# I have never cloned before, help



## poop-dog (Sep 5, 2009)

Should I build a bubbler or clone the popular way? It cannot find rockwool but can easily get rapid rooters, not sure about cloning gel, I figure if they carry rapid rooters they carry a gel. If I go rapid rooters once they grow some roots can I place into dirt? I do not have a tray to hold them, is it worth buying one, or can I use foil or something to hold it upright? I am only looking to start two clones to be dirt grown.
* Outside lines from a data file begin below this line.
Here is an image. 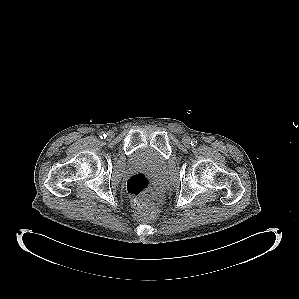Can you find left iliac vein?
Masks as SVG:
<instances>
[{"label": "left iliac vein", "instance_id": "obj_1", "mask_svg": "<svg viewBox=\"0 0 299 299\" xmlns=\"http://www.w3.org/2000/svg\"><path fill=\"white\" fill-rule=\"evenodd\" d=\"M182 142L185 146H190L191 139L188 136L182 138Z\"/></svg>", "mask_w": 299, "mask_h": 299}]
</instances>
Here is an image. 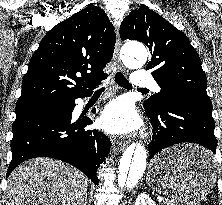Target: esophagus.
Masks as SVG:
<instances>
[{
  "mask_svg": "<svg viewBox=\"0 0 222 205\" xmlns=\"http://www.w3.org/2000/svg\"><path fill=\"white\" fill-rule=\"evenodd\" d=\"M115 32H116V44H115V49H114V61L115 64L117 66V68L123 72H126V68L124 67V65L121 62L120 59V47H121V41H120V37H119V29L118 27L115 28ZM125 147V143L124 142H115L113 144V149L114 151L120 152L124 149Z\"/></svg>",
  "mask_w": 222,
  "mask_h": 205,
  "instance_id": "esophagus-1",
  "label": "esophagus"
}]
</instances>
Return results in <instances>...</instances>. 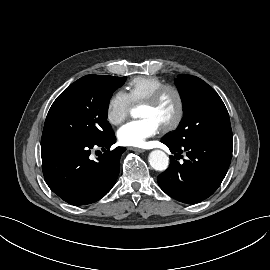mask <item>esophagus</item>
I'll return each mask as SVG.
<instances>
[{"mask_svg":"<svg viewBox=\"0 0 270 270\" xmlns=\"http://www.w3.org/2000/svg\"><path fill=\"white\" fill-rule=\"evenodd\" d=\"M130 150H133L135 152H139V153H143L145 152V149H141V148H134V147H131Z\"/></svg>","mask_w":270,"mask_h":270,"instance_id":"1","label":"esophagus"}]
</instances>
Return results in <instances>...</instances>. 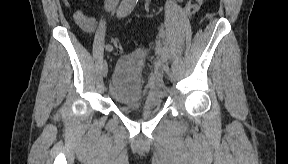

It seems everyone has a different preferred method. I just need to get these going asap. I am like 4 weeks behind starting to flower this girl. She is way to big.

thanks


----------



## Hick (Sep 6, 2009)

http://www.marijuanapassion.com/forum/showthread.php?p=18056#post18056


----------



## 4u2sm0ke (Sep 6, 2009)

hello  ******...:giggle:   yes you will get a lot of diffrent ways..I use a bubble cloner from the DIY  section here on MP..works for me...otheres  like rapid rooter..some like dirt..I  like the bubble cloner for its the easiest for me and cleaner..remember the most important thing is Paitence...be sure to take the cutting  with at least 2 node sites..now  get to it befor she out grows ya:rofl:  take care and be safe:bolt::bong:


----------



## poop-dog (Sep 6, 2009)

Drove out there and they had rockwool. I got 1.5 inch cubes. I also got a jar of Olivia's cloning gel. I made a little tray and that tray will be at the bottom of a 5 gallon bucket with a 12" 6500K 15 watt flourecent tube vertically next to them. I will then place a piece of glass on top. The whole thing will fit under my fish tank next to the refugium where its warm and humid all the time.

Questions - Some say to soak the rockwool for 24 hours first. Others say just get it moist in stick it in - hehe. Some say use light nutes. Others say no nutes at all for a several weeks. The cubes have plastic around the side, not top or bottom. Should I remove this? After a couple weeks or when the roots are shooting out can I transplant straight into dirt, the whole cube and all?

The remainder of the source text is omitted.